Good compromise for who, exactly? Certainly not the taxpayers who are footing the bill. Wisconsin school spending is more than healthy when compared to other states. So is Wisconsin’s tax burden. Taxpayers are rewarded under this plan presumably because the schools are going to produce better students (because we started expecting “higher standards” and paid the teachers more).
Odden’s work is mostly predicated on the notion that more money spent will equal more academic achievement. That would come as a big surprise to most of the economists and researcher who study the issue; they know that most studies do not find any general link between spending and achievement. When anyone, including the Governor, argues that by spending a few more dollars, academic achievement will increase, their plan deserves the strictest of scrutiny. Empirically, that is just not the case. It is not a “good compromise” for anyone except those who just want more money for schools.
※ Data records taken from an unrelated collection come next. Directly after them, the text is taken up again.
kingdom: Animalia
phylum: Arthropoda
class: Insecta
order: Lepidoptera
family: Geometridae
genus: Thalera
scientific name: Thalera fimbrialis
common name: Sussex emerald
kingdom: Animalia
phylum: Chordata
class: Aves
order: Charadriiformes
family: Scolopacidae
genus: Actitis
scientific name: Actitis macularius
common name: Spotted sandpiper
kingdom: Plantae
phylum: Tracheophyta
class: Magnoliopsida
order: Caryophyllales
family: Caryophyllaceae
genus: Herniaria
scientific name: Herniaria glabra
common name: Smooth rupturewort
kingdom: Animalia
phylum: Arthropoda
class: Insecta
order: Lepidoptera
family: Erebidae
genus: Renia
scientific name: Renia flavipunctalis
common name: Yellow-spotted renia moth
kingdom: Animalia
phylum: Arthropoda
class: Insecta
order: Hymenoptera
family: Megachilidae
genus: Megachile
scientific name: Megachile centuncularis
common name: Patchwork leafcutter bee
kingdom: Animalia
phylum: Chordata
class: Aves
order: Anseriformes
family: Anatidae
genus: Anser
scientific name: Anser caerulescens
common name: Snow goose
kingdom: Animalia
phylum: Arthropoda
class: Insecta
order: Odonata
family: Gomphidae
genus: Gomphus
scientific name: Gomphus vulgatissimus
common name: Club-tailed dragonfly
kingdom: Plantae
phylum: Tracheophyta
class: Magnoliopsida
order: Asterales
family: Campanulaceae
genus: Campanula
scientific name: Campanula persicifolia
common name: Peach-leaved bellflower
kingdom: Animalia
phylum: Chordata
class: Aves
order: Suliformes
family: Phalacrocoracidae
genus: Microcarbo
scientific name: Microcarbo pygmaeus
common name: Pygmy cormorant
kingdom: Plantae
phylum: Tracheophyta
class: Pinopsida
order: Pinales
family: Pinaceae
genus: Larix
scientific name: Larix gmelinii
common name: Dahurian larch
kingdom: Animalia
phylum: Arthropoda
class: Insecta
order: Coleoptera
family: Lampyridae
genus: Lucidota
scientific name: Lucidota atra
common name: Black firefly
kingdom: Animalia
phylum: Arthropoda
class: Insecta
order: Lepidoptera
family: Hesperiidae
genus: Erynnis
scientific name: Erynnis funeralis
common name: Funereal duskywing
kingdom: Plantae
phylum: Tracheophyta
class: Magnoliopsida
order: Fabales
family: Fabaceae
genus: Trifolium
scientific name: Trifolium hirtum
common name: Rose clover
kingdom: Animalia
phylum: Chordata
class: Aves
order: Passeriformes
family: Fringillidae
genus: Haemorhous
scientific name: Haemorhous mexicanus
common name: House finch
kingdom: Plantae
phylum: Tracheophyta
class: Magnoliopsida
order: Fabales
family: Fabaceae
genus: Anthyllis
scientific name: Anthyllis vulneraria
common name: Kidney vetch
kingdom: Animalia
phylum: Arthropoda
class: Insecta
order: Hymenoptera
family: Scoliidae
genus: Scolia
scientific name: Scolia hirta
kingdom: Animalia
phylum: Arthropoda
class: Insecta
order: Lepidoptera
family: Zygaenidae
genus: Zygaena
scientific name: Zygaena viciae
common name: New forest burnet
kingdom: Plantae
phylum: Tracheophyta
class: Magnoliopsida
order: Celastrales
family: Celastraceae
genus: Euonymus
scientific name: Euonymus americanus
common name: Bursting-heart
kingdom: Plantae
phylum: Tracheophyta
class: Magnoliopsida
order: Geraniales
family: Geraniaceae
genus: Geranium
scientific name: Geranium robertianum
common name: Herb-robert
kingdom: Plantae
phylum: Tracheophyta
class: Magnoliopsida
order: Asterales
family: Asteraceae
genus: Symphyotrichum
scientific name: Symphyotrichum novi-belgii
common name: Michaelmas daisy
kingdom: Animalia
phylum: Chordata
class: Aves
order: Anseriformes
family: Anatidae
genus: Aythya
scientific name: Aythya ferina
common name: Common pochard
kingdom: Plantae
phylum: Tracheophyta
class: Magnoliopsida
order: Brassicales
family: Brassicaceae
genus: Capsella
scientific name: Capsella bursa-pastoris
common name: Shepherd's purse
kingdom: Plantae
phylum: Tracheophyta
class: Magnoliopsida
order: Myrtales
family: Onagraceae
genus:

I suppose the response will be that the programs that Odden is talking about will work (there may even be good evidence of some of these things working–such as regular testing of students). There may be some data that shows that particular programs will work. However, there is nothing stopping the implementation of those programs right now with the massive amounts of money that we already spend (an average of $9,600 per pupil), except maybe union rules. But giving teachers’ unions more leverage in negotiations by eliminating the QEO and going back to arbitration is not a good way to make sure that those rules are changed. There are other proven solutions that will produce increased academic achievement without spending anything close to the cost of this plan (which, conveniently, is clouded by so many contingencies, will never be clearly estimated). There are good solutions out there such as allowing administrators more flexibility in choosing and retaining teachers and pay-for-performance. Moreover, if the idea is to increase academic achievement with these particular programs, why wouldn’t the state just fund the programs that it finds can produce additional academic achievement (such as lowering class sizes), instead of allowing local districts to increase taxes for all sorts of programs/spending that may not be on Odden’s list of ways to spend money to increase academic achievement?
Without a doubt, Wisconsin should raise expectations for its students. The connections between the rationales offered for this plan and its operative provisions (as we know them) are loose, to say the least. The question of when Wisconsin’s students reach those expectations is not a fiscal question, it is a question of whether our leaders will make the tough, accountable reforms that we need to make to our schools.